Yaşamın, bahar rüyası gibi iz bırakmadan, geçtiğini hissettim. Bu geçişte, şarkıların, bir kat daha değer kazandı. Şarkı sözleriyle, nağme oldum ve damla damla ırmağa döküldüm.
Şarkılarda yücelirken, makamlardaki, tatlı anıları yaşadım. Sözlerin frekansına uyup hayallerin ötesine geçtim. Yeni şarkıların altın yaldızlı nağmelerine, katkıda bulundum.
Sayfaları çevirmek zorunda kaldığımda üzüldüm. Bir tatlı anıdan diğerine atlamak istemedim. Sözleri nağmeler gibi okudum, kendime mal ettiğimi sandım. Fakat okudukça yeniden sindirmek durumuna düştüm.
Yılların nağmelerini, yüreğimin en ücra köşesine, aldım ve saygınlık kazandım.

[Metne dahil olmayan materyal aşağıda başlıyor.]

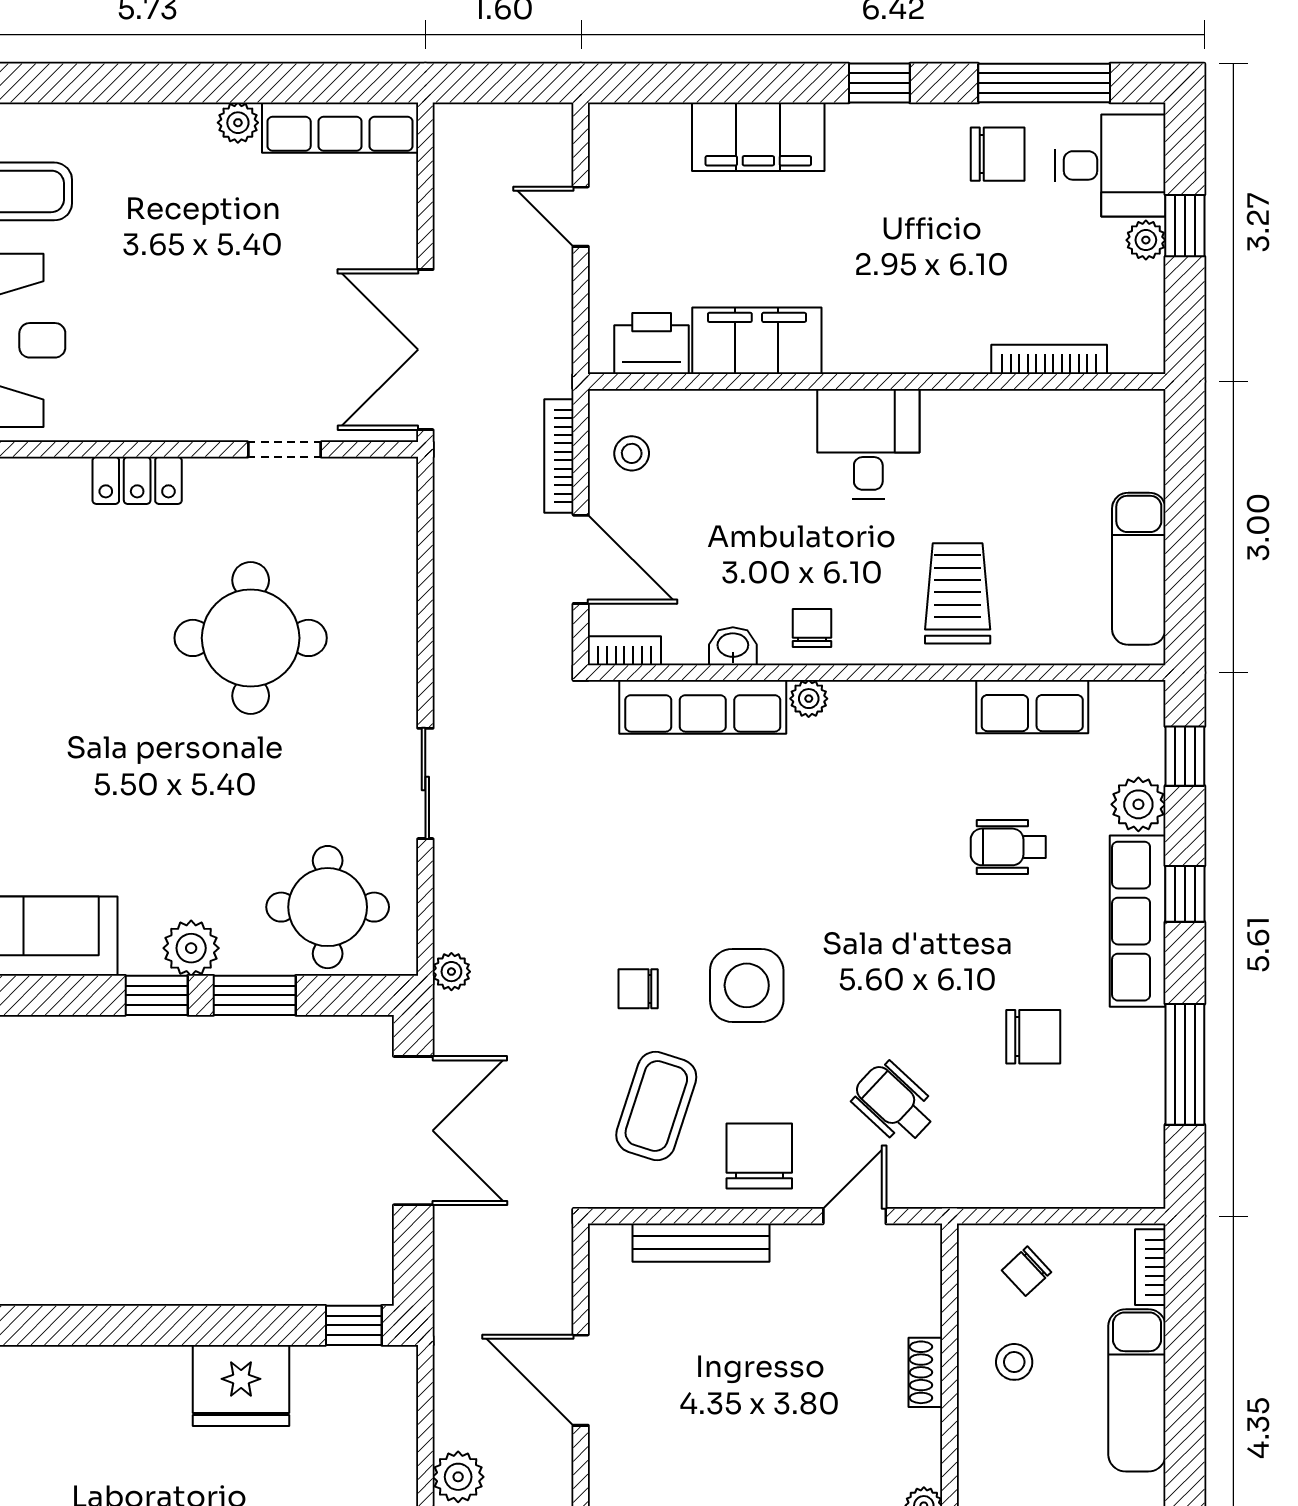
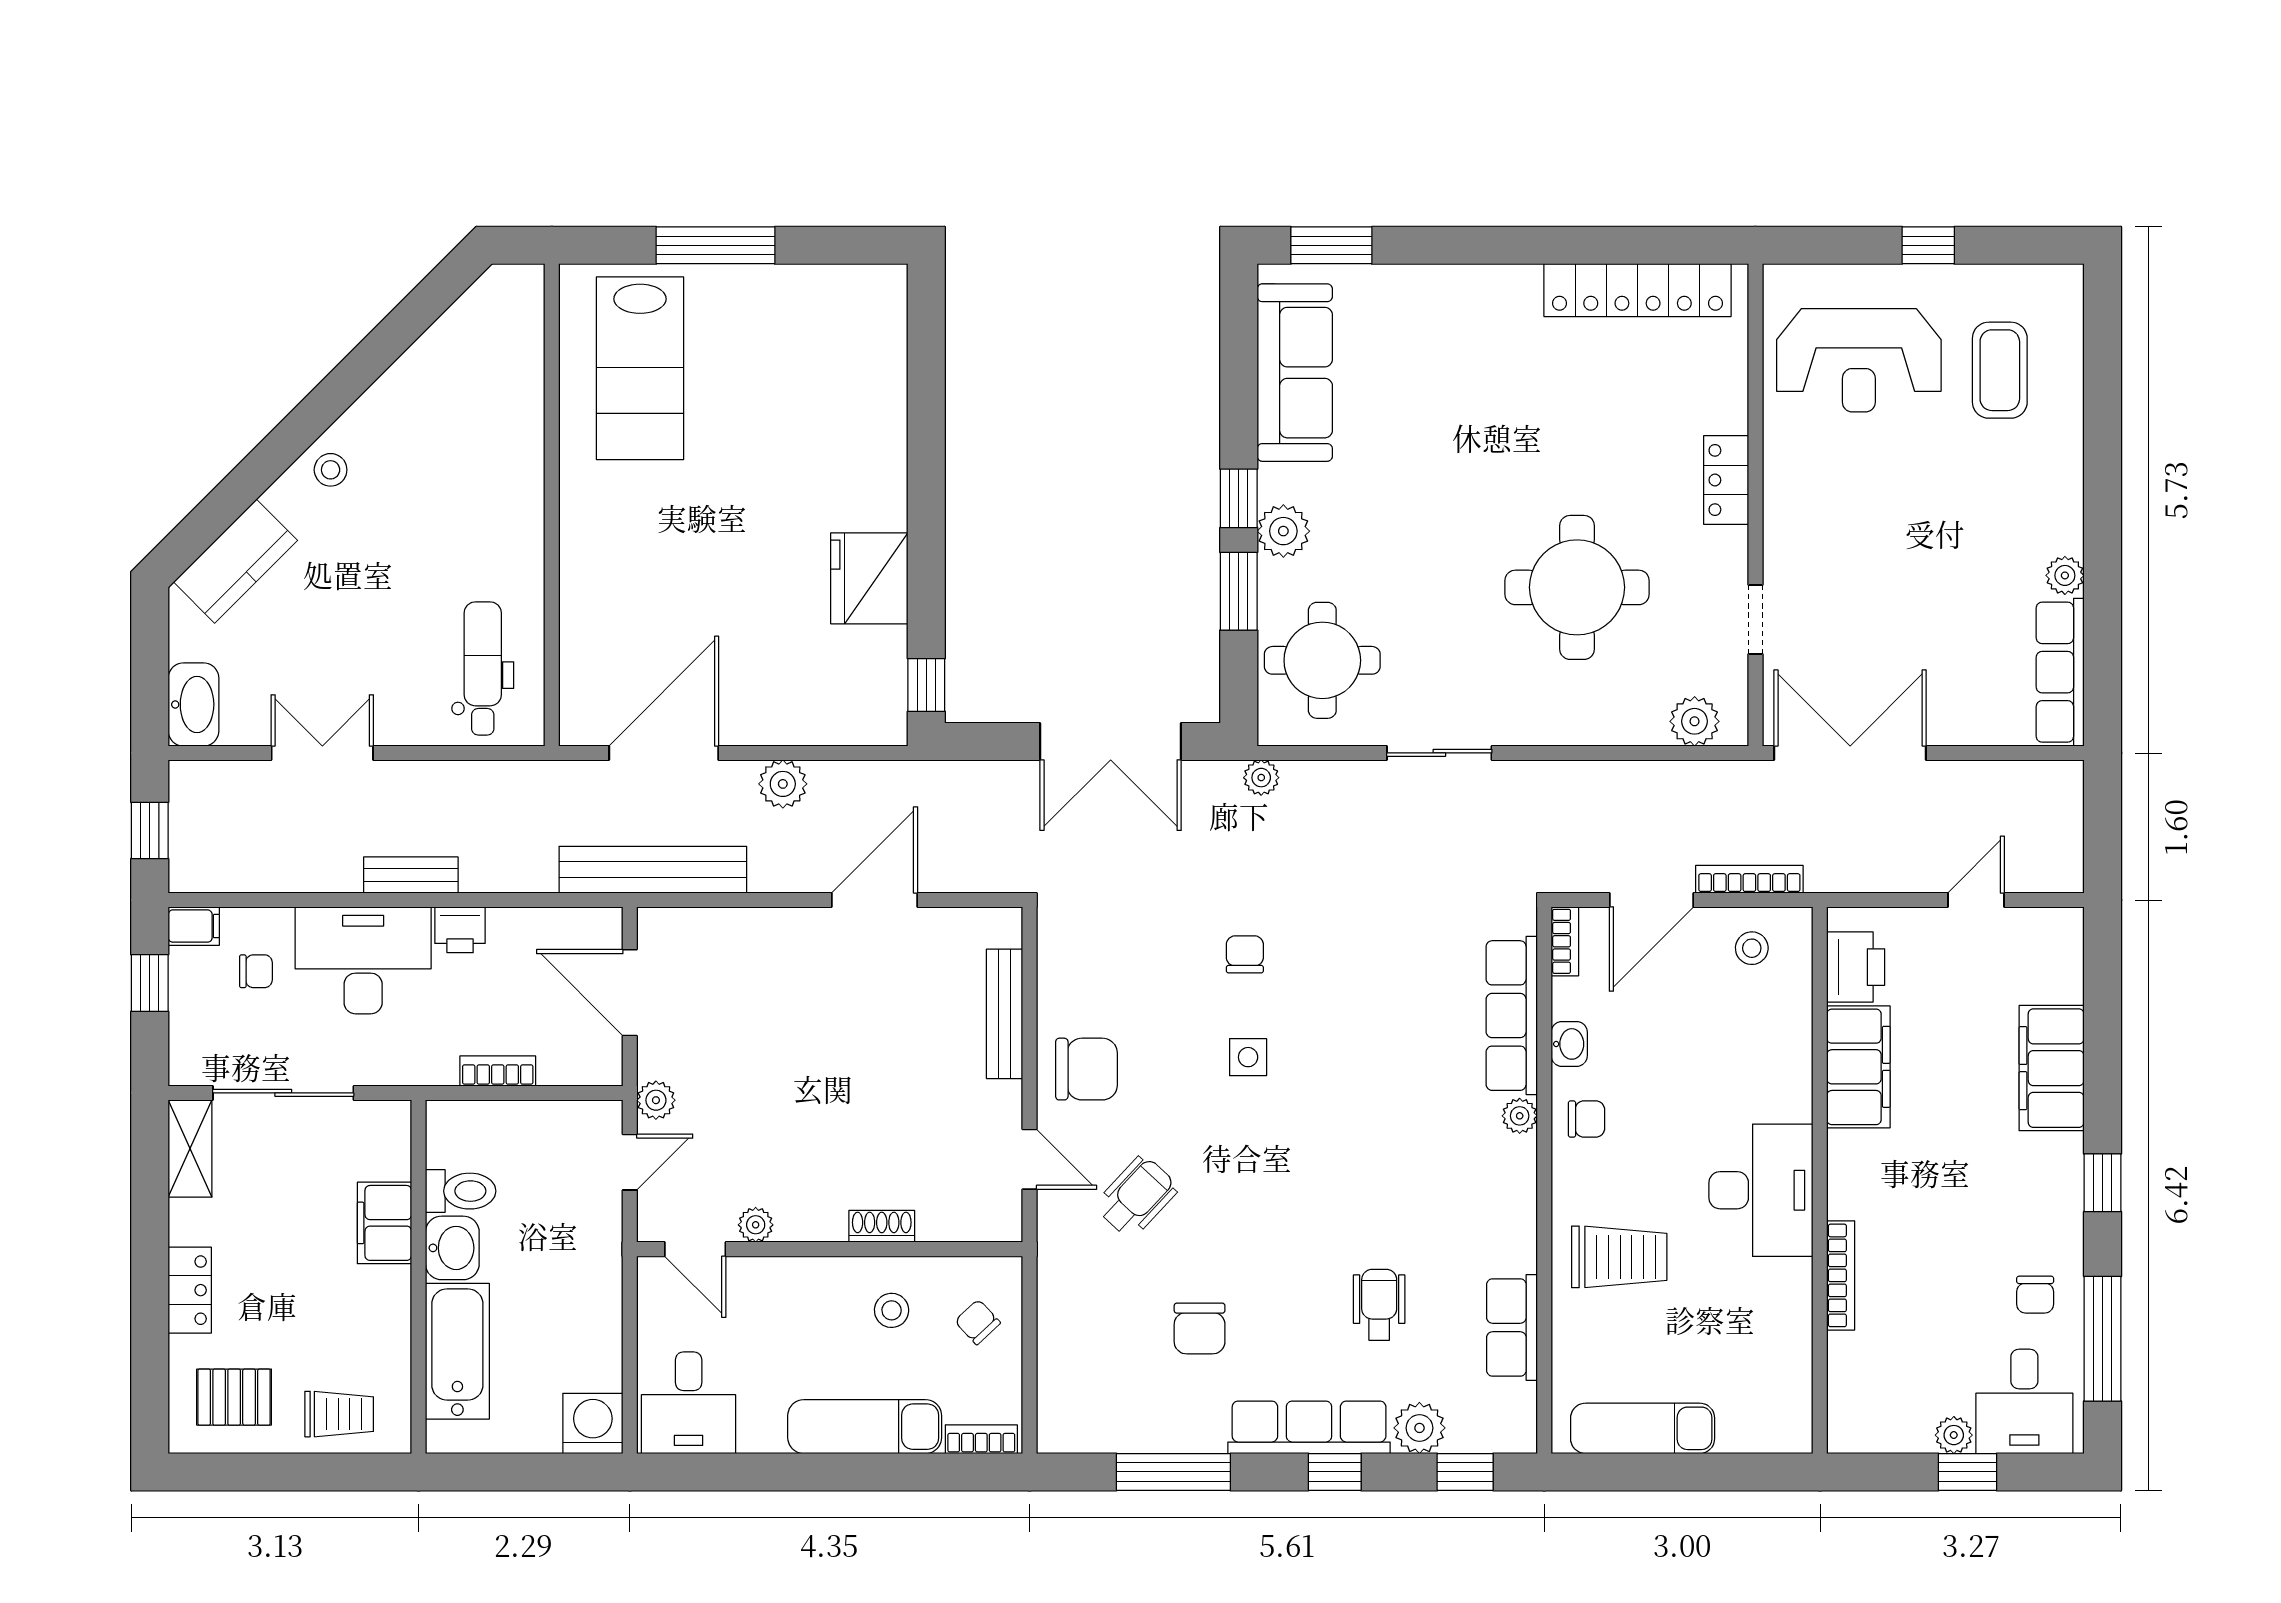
chair: (998, 154) -> (2035, 1295), width x0.73, depth x0.73
bookcase: (1049, 359) -> (1841, 1275), moved
desk: (868, 444) -> (1761, 1190), width x1.37
plant: (392, 514) -> (1695, 721), added
side table: (747, 985) -> (1248, 1057), width x0.54, depth x0.54
coffee table: (656, 1106) -> (1134, 972), removed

Bilgi edinmek adına sözleri, yenilerle karşılaştırdım.
Şarkının hikâyesindeki anlamı, nağmelerin nakaratından anlayacaksınız.
Nağmelerin renkliliğini göreceksiniz. Her nağmede beğendiğiniz nüansları bulacaksınız. Yalnız şarkıları makamına uygun olarak okumalısınız. Makamına göre okumakla, insanın içine, bir başka zevk ve neşe dolduğunu hissedeceksiniz.
Nağmeleri, akşam gölgesi gibi uzatıyorum. Coşan hislerimi, gölgelerde buluyor ve yanıyor yanıyorum.
Defterimin sayfasına sevgimi koyarak, birlikteliği yaşamak istiyorum. Nerde kaldı sevgiler, yitirdim mi bilemiyorum.
Umut ışığını nağmelere katmayı başaramadım. Nağmeler senin olsun, bana sen yetersin, desem de şarkılar defterimde, kabul görmedi. Beyaz sayfalarımda, sözler ve bazen de nağmeler ağırlık kazansa da.
Onlarla neşeleniyor ve onlarla sevgi bağını kuruyordum. Söz ve nağmelerle sevgi dolu kalplere, diyordum. Şarkıların ritmiyle kalpleri kurcalıyor ve yürekleri dolduruyordum.
Sanatçı gibi makamında okumak ve nağmeleri usulüne uygun çıkartmak istiyorum. Sözlerini daha iyi öğrendiğim şarkıları okuyorum. Onun için defterimi yanımdan ayırmıyorum.
Şarkıları hikâyesiyle yaşıyorum.
İç dünyamın duygusallığında, okumaya çalışıyorum.